Ignoring the hype around ML, technical challenges, and the potential dissatisfaction one might experience, another aspect is very important when discussing potential applications: Experienced clinicians and radiologists must define tasks and applications, where ML can have a positive impact on patient care. An example for such an application of ML in patients undergoing mpMRI of the prostate has been given by Wang et al. they were able to show that ML algorithms incorporating PI-RADS version 2 assessment categories and mpMRI radiomics achieve higher predictive values for PCa compared to PI-RADS alone and therefore might help to further improve the diagnostic performance of mpMRI [8].

What can we learn from the current study and where do we go from here?

In this issue of European Radiology, Antonelli et al. present the results of a study on selected supervised ML algorithms for the detection of Gleason 4 pattern PCa based on parameters derived from mpMRI acquired using a standardized imaging protocol as well as selected clinical parameters. The authors used the results of template as well as MRI-targeted biopsies as a high-quality reference standard and a relatively large number of lesions as a training dataset. They were able to show that selected supervised ML algorithms can predict the presence of Gleason 4 pattern in equivocal or suspicious lesions previously contoured by an experienced radiologist in the peripheral and transition zone. Furthermore, they were able to show that selected ML algorithms outperformed experienced radiologists.

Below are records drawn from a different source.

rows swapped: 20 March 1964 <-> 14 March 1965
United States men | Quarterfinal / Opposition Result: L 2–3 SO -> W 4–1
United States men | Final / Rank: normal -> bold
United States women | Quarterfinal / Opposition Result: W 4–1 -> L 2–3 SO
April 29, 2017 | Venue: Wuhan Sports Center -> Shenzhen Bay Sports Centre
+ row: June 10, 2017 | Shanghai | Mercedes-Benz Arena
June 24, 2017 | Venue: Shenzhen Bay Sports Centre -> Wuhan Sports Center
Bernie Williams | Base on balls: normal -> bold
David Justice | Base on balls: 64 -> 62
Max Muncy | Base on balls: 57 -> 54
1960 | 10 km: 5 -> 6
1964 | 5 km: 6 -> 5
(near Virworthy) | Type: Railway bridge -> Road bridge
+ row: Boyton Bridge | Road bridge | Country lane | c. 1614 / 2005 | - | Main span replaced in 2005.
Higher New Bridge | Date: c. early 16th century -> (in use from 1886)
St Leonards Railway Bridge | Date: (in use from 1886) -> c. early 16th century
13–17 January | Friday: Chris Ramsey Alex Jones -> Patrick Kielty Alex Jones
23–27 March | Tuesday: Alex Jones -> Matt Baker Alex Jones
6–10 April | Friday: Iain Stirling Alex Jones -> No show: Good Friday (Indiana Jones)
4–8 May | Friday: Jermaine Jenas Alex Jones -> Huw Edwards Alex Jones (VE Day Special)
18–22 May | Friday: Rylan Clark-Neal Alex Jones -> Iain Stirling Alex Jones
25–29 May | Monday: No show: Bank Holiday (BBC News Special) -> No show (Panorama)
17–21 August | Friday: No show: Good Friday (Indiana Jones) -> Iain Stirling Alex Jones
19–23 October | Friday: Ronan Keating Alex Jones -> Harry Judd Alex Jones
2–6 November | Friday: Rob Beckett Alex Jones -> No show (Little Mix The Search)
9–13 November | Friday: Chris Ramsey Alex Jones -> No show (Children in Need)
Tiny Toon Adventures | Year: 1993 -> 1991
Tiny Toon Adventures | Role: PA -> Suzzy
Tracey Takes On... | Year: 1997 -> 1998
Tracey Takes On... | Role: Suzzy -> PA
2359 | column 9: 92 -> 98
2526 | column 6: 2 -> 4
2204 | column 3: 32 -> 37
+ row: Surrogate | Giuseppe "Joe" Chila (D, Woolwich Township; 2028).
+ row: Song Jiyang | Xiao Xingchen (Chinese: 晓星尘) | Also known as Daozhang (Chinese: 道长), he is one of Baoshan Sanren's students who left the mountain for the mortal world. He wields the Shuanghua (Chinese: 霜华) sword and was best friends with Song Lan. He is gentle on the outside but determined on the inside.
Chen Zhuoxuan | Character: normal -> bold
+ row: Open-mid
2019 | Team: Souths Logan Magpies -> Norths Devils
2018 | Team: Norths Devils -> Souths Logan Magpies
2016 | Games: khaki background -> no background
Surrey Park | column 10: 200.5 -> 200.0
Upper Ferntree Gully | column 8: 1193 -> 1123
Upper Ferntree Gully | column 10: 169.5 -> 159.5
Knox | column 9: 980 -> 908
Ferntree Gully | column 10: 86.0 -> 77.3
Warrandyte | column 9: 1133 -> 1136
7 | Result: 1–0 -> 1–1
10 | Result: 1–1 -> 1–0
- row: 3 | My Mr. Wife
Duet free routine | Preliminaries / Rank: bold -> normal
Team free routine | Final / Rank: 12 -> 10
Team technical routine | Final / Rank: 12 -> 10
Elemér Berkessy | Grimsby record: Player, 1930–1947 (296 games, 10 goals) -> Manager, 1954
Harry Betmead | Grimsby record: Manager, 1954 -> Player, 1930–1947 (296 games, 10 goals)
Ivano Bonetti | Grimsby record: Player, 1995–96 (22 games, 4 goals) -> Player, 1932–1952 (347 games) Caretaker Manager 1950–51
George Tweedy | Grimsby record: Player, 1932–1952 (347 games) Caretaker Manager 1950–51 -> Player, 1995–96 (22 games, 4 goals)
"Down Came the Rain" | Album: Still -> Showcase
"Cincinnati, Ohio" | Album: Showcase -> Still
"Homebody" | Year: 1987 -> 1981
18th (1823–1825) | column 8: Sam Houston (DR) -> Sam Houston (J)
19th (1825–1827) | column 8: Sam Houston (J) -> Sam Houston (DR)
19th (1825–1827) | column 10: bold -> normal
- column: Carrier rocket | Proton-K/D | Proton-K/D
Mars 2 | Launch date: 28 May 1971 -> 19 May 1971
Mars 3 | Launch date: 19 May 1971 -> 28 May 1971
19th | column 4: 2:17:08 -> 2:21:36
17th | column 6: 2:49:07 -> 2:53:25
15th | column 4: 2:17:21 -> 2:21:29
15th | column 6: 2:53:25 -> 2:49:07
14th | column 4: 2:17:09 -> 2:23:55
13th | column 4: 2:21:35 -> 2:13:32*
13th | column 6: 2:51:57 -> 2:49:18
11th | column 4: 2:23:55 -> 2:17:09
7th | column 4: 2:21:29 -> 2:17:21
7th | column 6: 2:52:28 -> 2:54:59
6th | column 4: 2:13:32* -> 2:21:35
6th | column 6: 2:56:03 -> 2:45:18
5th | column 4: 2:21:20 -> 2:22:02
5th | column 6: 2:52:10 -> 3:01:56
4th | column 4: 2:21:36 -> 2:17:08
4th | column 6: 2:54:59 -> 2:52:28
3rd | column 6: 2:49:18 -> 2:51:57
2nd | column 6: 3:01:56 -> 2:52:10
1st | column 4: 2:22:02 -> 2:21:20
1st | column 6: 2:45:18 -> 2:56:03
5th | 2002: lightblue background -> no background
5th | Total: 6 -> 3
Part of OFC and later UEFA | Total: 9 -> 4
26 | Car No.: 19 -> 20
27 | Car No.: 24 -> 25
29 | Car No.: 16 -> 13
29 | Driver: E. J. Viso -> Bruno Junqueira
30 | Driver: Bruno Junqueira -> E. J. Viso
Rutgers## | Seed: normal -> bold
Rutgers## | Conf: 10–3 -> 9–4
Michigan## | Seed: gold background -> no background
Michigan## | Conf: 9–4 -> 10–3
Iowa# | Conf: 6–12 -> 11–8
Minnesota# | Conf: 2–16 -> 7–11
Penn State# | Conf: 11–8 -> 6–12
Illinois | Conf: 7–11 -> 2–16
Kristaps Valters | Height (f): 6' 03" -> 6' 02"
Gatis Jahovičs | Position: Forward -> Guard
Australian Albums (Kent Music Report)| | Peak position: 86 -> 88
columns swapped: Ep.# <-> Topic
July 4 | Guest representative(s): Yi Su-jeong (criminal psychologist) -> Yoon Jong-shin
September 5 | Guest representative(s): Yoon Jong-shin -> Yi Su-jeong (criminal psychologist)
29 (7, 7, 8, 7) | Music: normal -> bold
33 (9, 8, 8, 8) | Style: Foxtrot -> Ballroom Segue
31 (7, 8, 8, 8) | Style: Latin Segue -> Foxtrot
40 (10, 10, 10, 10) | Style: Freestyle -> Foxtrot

As said before, PCa is a heterogeneous disease and tumor grading is a major predictor of prognosis, especially the presence and percentage of Gleason 4 pattern [1]. Therefore, the task selected for ML in this study is of high clinical relevance, as a potential tool for the detection of clinically significant PCa in patients before biopsy as well as for patients with biopsy-proven low-grade PCa that consider undergoing or already undergo active surveillance [9]. It would be interesting to evaluate, what effect the contouring of lesions by different readers has and if the tested ML algorithms can help to overcome the limitation of an only suboptimal interreader agreement in interpretation of mpMRI by humans. The evaluation of ML as a tool for clinical decision making or patient stratification in studies assessing patient outcome as an endpoint in the previously described scenarios is eagerly awaited.

Antonelli et al. also evaluated the best combination of parameters used as an input for the selected ML algorithms. Remarkably, the input data is comprised of relatively few and established parameters such as prostate-specific antigen density, apparent diffusion coefficient values, and maximum enhancement resulted in an optimal Gleason 4 pattern prediction. This can be seen as reassuring regarding the way radiologists interpret imaging and also indicates how in the future ML might not just potentially replace humans, but also help to identify useful parameters readily available in clinical practice and subsequently improve our way of interpreting imaging and defining rules to do so.

As Antonelli et al. already state in their paper, external validation of the selected algorithms as well as further training with much larger datasets should be performed. Only if ML can be used successfully using imaging from different scanners and acquired with potentially even slightly different imaging protocols as input data, it will be applicable in a broader context. If ML stands this test and a benefit for patients can be proven, it will prevail and be a welcomed addition to our current way of performing radiology.